**Teks yang Diberikan:**
################

Selasa 05 Aug 2014 13:30 WIB

Geliat Dakwah Diaspora Indonesia

Red:

JAKARTA — Jauh dari Tanah Air tak membuat diaspora Indonesia berhenti belajar agama. Terlebih, saat berada di negara dengan minoritas Muslim. Berbagai kegiatan dakwah digelar warga negara Indonesia (WNI) untuk meneguhkan Islam di samping sebagai ajang silaturahim.

Salah satunya dilakukan Agus Budiawan yang sedang menempuh studi doktoral di Ehime University, Jepang. Agus dan Muslim Indonesia di Matsuyama, Prefektur Ehime aktif dalam Matsuyama Islamic Cultural Center (MICC). Pria asal Bekasi ini pernah menjabat sebagai sekretaris dan bendahara di organisasi yang didominasi Muslim Indonesia dan Malaysia itu.

Agus menceritakan, kegiatan MICC beragam. Mulai dari penyelenggaraan shalat Jumat, menyediakan bahan baku halal, menyelenggarakan perayaan hari besar Islam, dan kajian Alquran dan hadis. "Saat Ramadhan, shalat Tarawih, pengumpulan zakat, hingga program taklim untuk anak-anak," ujarnya kepada Republika, Senin (4/8).

Di kota tempat tinggalnya ada sekitar 120 Muslim. Yang aktif rutin mengikuti kegiatan MICC sekitar 50 orang. "Karena kendala jarak dan kesibukan," ujarnya. Namun, untuk shalat Jumat, semua laki-laki anggota MICC selalu hadir. "Shalatnya di guess house kampus karena belum ada masjid," katanya. Agus mengaku organisasinya terbuka jika ada orang Jepang yang ingin tahu dan belajar tentang Islam.

Aktif berdakwah kala di negeri orang juga dilakoni Deasy Rosalina. Ibu rumah tangga yang sudah lima tahun tinggal di kota Gyeongsan, Korea Selatan, ini turut membidangi lahirnya organisasi Muslimah Indonesia, Rumaisa.

################

**Informasi Hasil Ekstraksi:**
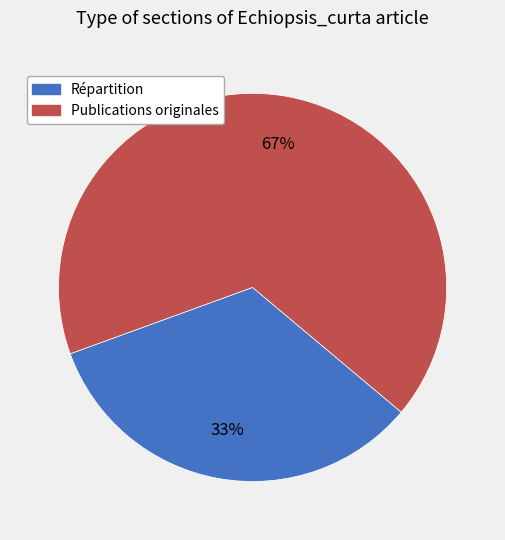

How many slices are in this pie chart?

2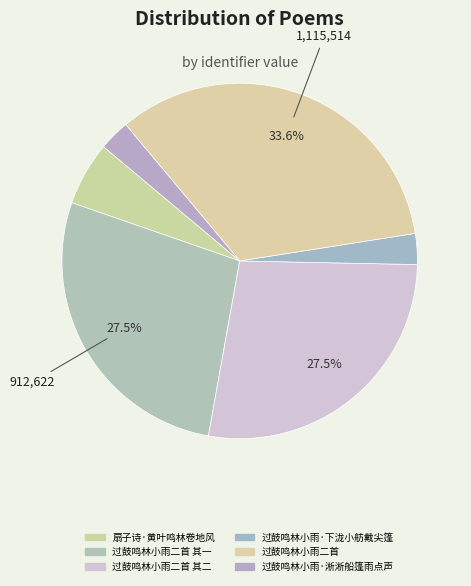

How many segments does this pie chart have?

6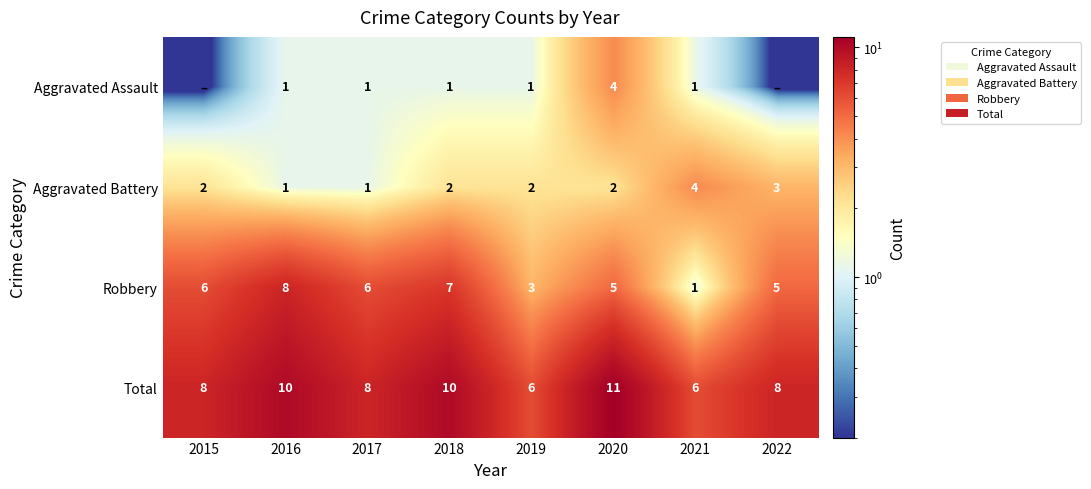

What is the highest value of the Total series?

11.0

################

**Tugas:**
Tentukan apakah tiap pernyataan ini sesuai dengan artikel tentang dakwah diaspora Indonesia, lalu jawab ya atau tidak beserta kutipan persis dari artikel yang menjadi penentunya.
1. Agus Budiawan sedang menempuh studi doktoral di Ehime University.
2. Anggota MICC melaksanakan shalat Jumat di sebuah masjid.
3. Deasy Rosalina sudah sepuluh tahun tinggal di kota Gyeongsan.
Catatan di atas tidak diperlukan untuk mengerjakan tugas.

**Soal Terjawab:**
1. Ya: "yang sedang menempuh studi doktoral di Ehime University, Jepang"
2. Tidak: "Shalatnya di guess house kampus karena belum ada masjid"
3. Tidak: "sudah lima tahun tinggal di kota Gyeongsan, Korea Selatan"